## Given passage
The husband is aged 48 (d.o.b. 1974). He also lives in rented accommodation in a historic city in England. He was born and brought up in England and is a British citizen. He is also a pleasant, impressive, intelligent, able and educated individual. He learned Arabic at University and he has been able to combine his language and financial skills to conduct a highly successful career in investment finance in the Middle East.
They met in London and started a relationship in May 2003. It is common ground that, initially, this was largely a trans-Atlantic relationship, with the wife living in New York and the husband in London and visiting each other only for such fleeting times as they could fit around their work; but it is common ground that it was a loving and intimate and emotionally committed relationship from an early stage. It is common ground that in about August 2004 the husband relocated to New York to enable him to pursue the relationship more easily. There is a dispute which I need to resolve as to whether this became a relationship of cohabitation when he arrived in New York in August 2004 (as the husband contends) or only later when they became engaged in January 2006 (as the wife contends). On that issue I want to make the following comments:-
I heard a good deal of oral evidence on this subject and was shown a good number of contemporaneous communications from the 2004 to 2006 period.
In broad terms it is the wife’s case that (for personal and moral reasons, and notwithstanding that they were in a loving and intimate relationship from even earlier than August 2004) she did not contemplate cohabiting with the husband prior to formal engagement and that, whilst he spent an average of two or three nights per week with her at her flat before January 2006, and sometimes as much as four, they were definitely not cohabiting as such until January 2006.
In broad terms it is the husband’s case that the parties commenced full cohabitation as soon as he reached New York in August 2004. He accepts that he did rent a room for $1,000 per month in another apartment nearby from August 2004 until early 2006, but this (he says) was a formality required of him by the wife to be able to present a picture of non-cohabitation to the wife’s father, who was thought to have personal, moral or possibly religious objections to pre-marital cohabitation. He told me he only actually stayed in this rented room about 15 nights in the period he rented it. In his view they were in all senses a cohabiting couple throughout this period.

## Data under study
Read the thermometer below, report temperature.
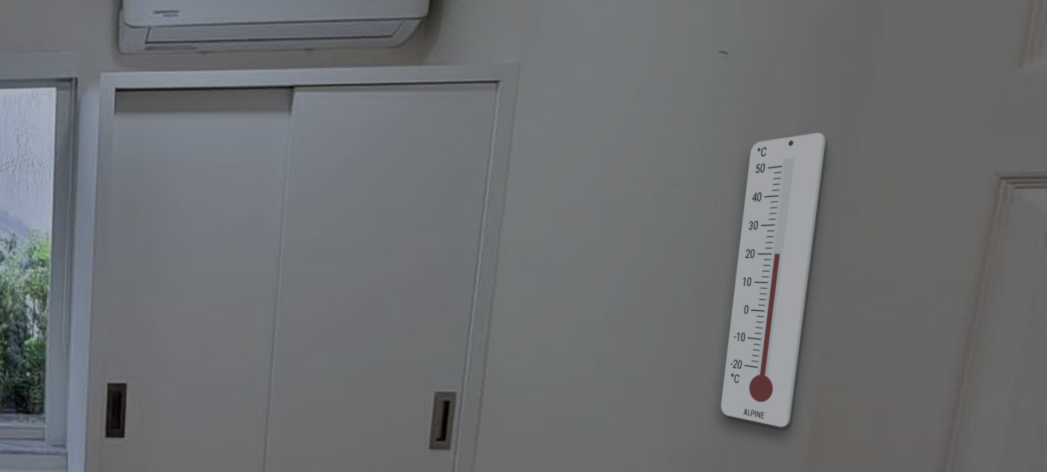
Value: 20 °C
==
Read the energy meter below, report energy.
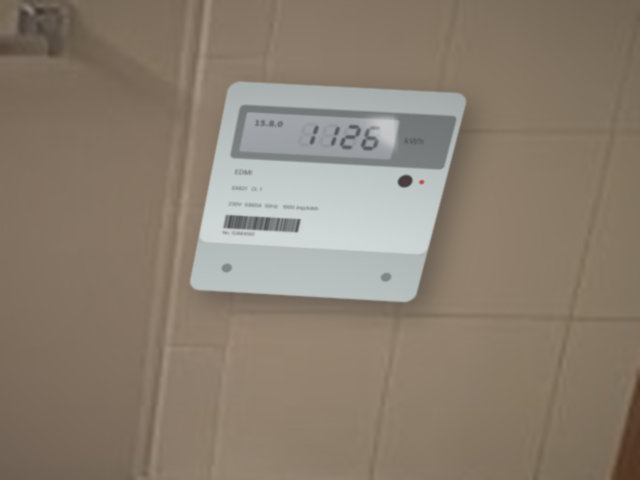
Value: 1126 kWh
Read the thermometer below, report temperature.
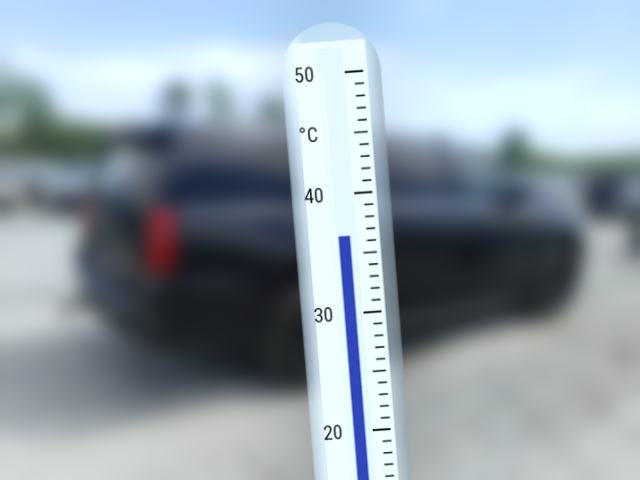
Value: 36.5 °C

## Prompt 1
In the court passage, how much did the husband pay each month for the room he rented in New York?
## Prompt 2
Write the next part of the court passage, picking up right after its final sentence.

## Answer 1
$1,000 per month.

## Answer 2
In determining this issue, I have in mind a number of authorities which touch on this (for example Kimber v Kimber [2000] 1 FLR 383 IX v IY [2018] EWHC 3053, E v L [2021] EWFC 60 and VV v VV [2022] EWFC 41). The factors to be considered include the number of nights per week spent together, the existence of a committed intimate relationship and the level of financial dependency. Also, does the relationship have the characteristics of being a committed sexual, emotional, physical and psychological, relationship and did they consider themselves to be in a quasi-marital arrangement?
In determining this issue the contemporaneous emails are not without ambiguity, but overall I think they are more supportive of the husband’s presentation on this point, with quite a number of references by the wife to her flat being their ‘home’ (for example in emails dated 15th March 2005, 5th May 2005, 12th May 2005 and 25th May 2005) and the contemporaneous jokey email from the parties’ friend ST saying: “I’m sure [H] just forgot where the old apt was seeing he was only there a few times”.
My overall conclusion is that the parties did commence a relationship of cohabitation in August 2004 and that it was seamless thereafter, in due course turning into marriage. I regard the husband’s overall evidence on this issue to be more persuasive and I am satisfied that they were emotionally committed to each other and sharing a home from August 2004 onwards.
The parties formally married in the USA on 3rd June 2006. A separate foreign marriage ceremony took place in the foreign Consulate in New York in August 2006 and the big wedding celebration took place in another country in October 2006.
In December 2006 the parties moved to live in London. In January 2010 they moved from London to the Middle East. In March 2011 they moved from one country in the Middle East to another. In August 2016 the wife moved back to England and the husband followed in April 2017.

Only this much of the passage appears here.